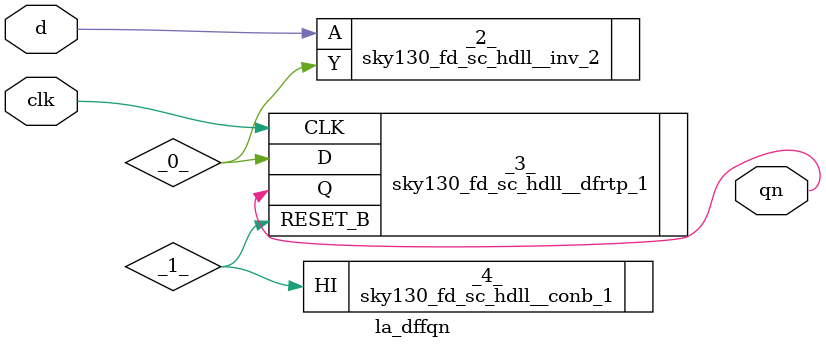
<source format=v>

/* Generated by Yosys 0.44 (git sha1 80ba43d26, g++ 11.4.0-1ubuntu1~22.04 -fPIC -O3) */

(* top =  1  *)
(* src = "inputs/la_dffqn.v:10.1-20.10" *)
module la_dffqn (
    d,
    clk,
    qn
);
  (* src = "inputs/la_dffqn.v:18.3-18.34" *)
  wire _0_;
  wire _1_;
  (* src = "inputs/la_dffqn.v:14.11-14.14" *)
  input clk;
  wire clk;
  (* src = "inputs/la_dffqn.v:13.11-13.12" *)
  input d;
  wire d;
  (* src = "inputs/la_dffqn.v:15.16-15.18" *)
  output qn;
  wire qn;
  sky130_fd_sc_hdll__inv_2 _2_ (
      .A(d),
      .Y(_0_)
  );
  (* src = "inputs/la_dffqn.v:18.3-18.34" *)
  sky130_fd_sc_hdll__dfrtp_1 _3_ (
      .CLK(clk),
      .D(_0_),
      .Q(qn),
      .RESET_B(_1_)
  );
  sky130_fd_sc_hdll__conb_1 _4_ (.HI(_1_));
endmodule

</source>
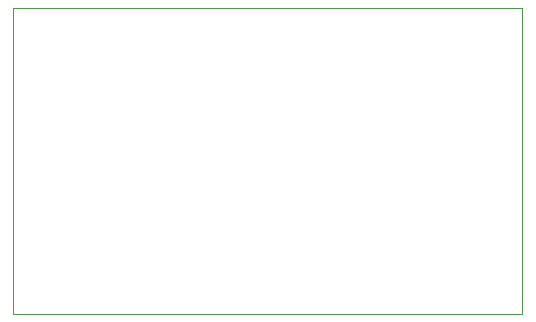
<source format=gbr>
%TF.GenerationSoftware,KiCad,Pcbnew,7.0.6*%
%TF.CreationDate,2024-04-30T22:03:54+02:00*%
%TF.ProjectId,MB-V2,4d422d56-322e-46b6-9963-61645f706362,rev?*%
%TF.SameCoordinates,Original*%
%TF.FileFunction,Profile,NP*%
%FSLAX46Y46*%
G04 Gerber Fmt 4.6, Leading zero omitted, Abs format (unit mm)*
G04 Created by KiCad (PCBNEW 7.0.6) date 2024-04-30 22:03:54*
%MOMM*%
%LPD*%
G01*
G04 APERTURE LIST*
%TA.AperFunction,Profile*%
%ADD10C,0.100000*%
%TD*%
G04 APERTURE END LIST*
D10*
X136030000Y-89420000D02*
X179130000Y-89420000D01*
X179130000Y-115270000D01*
X136030000Y-115270000D01*
X136030000Y-89420000D01*
M02*

</source>
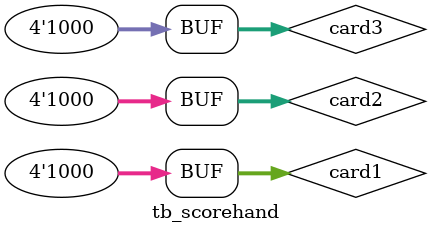
<source format=sv>
/*This testbench ensures that the scorehand module functions properly
and it calculates the total score for a hand based on the Baccarat scoring guide*/

module tb_scorehand();
    //declarations
    logic [3:0] card1;
    logic [3:0] card2;
    logic [3:0] card3;
    logic [3:0] total;

    scorehand dut(card1, card2, card3, total);
    
    initial begin
        //all less than 10
        card1 = 4'b0001; card2 = 4'b0010; card3 = 4'b0011;
        #5;
        assert(total == 4'b0110);

        //one above 10
        card1 = 4'b0001; card2 = 4'b0010; card3 = 4'b1011;
        #5;
        assert(total == 4'b0011);

        //two above 10
        card1 = 4'b0001; card2 = 4'b1010; card3 = 4'b1011;
        #5;
        assert(total == 4'b0001);

        //three above 10
        card1 = 4'b1100; card2 = 4'b1010; card3 = 4'b1011;
        #5;
        assert(total == 4'b0000);

        //check when sum goes above 10
        card1 = 4'b1000; card2 = 4'b1000; card3 = 4'b1000;
        #5;
        assert(total == 4'b0100);

        $display("SUCCESS scorehand");
    end

endmodule

</source>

** Aim of the task **
Check each line above for the word "inputs" and copy every line that has it.

** Answer section **
(* src = "inputs/la_dffqn.v:10.1-20.10" *)
  (* src = "inputs/la_dffqn.v:18.3-18.34" *)
  (* src = "inputs/la_dffqn.v:14.11-14.14" *)
  (* src = "inputs/la_dffqn.v:13.11-13.12" *)
  (* src = "inputs/la_dffqn.v:15.16-15.18" *)
  (* src = "inputs/la_dffqn.v:18.3-18.34" *)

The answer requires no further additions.